═════ Passage to read ═════

Senate debates

Thursday, 19 June 2008

Higher Education Support Amendment (2008 Budget Measures) Bill 2008

Second Reading

5:11 pm

Photo of Kerry NettleKerry Nettle (NSW, Australian Greens) Share this | Hansard source

I seek leave to incorporate my remarks.

Leave granted.

The speech read as follows—

After nearly six years of speaking on behalf of the Australian Greens on higher education I am pleased to be able to deal with a bill which is moving us closer towards The Greens vision for higher education in this country.

The Greens vision for education in this country is that everyone is able to access education regardless of how much they earn or their parents earn. If we want to be a clever country we have to make sure that everyone has access to education. And education has to be a life long learning experience. That means free public preschool so that every kid and particularly every Indigenous kid has access to top quality early childhood education.

The Greens want to see our public schools given the funding they deserve from our federal government. You want to see a real education revolution? Start with putting the money that education ministers from around the country have said is necessary to ensure that our public schools can teach to the minimum standards that education ministers have set down. That’s an additional $2.8 billion each year for public schools. You have to start with that necessary funding for our public schools before can even begin on the path to an education revolution.

When it comes to higher education, the Greens vision for this country is that we return to the situation we had in this country not so long ago, that is, free tertiary education.

Cost should not be a barrier to people being able to access top quality education.

═════ Exercise data ═════

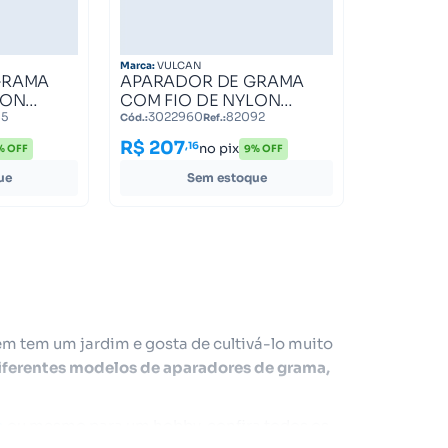
Marca:
VULCAN
GRAMA
APARADOR DE GRAMA
LON
COM FIO DE NYLON
VOLTS
1500WATTS 220VOLTS
85
3022960
82092
Cód.:
Ref.:
AN TRENT
VA1500E2 VULCAN TRENT
R$ 207
,16
no pix
% OFF
9% OFF
82092
ue
Sem estoque
m tem um jardim e gosta de cultivá-lo muito
iferentes modelos de aparadores de grama,
a
ou mesmo para um hobby, confira todos os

═════

#### What this exercise asks
1) According to the Senate speech, why should public schools receive an additional $2.8 billion each year from the federal government? Answer in one to three sentences.
2) Write the next part of the Senate speech, continuing after its last sentence.
The listing is not needed for this work.

#### Answers by item
1) Education ministers from around the country have said this amount is necessary so that public schools can teach to the minimum standards those ministers have set. The Senate speech holds that this funding must come first, before any path to an education revolution can begin.

2)
The Greens recognise takes baby steps in the direction of the Greens vision for higher education in this country.

However, in examining the reasoning behind some of these measures we are left wondering why the Commonwealth has not gone further in addressing barriers to entry, accessibility and affordability of higher education which a number of these measures address.

This bill makes some significant changes to the fee structure for domestic undergraduate students at Australian universities. Firstly, this bill abolishes the full upfront fee degrees for domestic undergraduates. The Greens have always opposed the introduction of full fee degrees and in particular the differential entry requirements that have been associated with them. These entry requirements had a serious effect on equity, turning some courses into de facto full fee only degrees right from the outset. One academic from Monash University outlined the problem to me back in 2003...

“Current arrangements in place at Monash University (and in other universities) allow full-fee paying students to switch to HECS places in their second year (subject to satisfactory performance). Hence full-fee paying students leap-frog the VCE/HSC entry requirements and then obtain a subsidised place in their second and subsequent years. The result is that qualified students are denied HECS places in their first year.

The government has claimed basically that expanding the number of full-fee paying students has no effect on current arrangements—it only allows some extra students to enrol who would not otherwise have been able to study. This is not true.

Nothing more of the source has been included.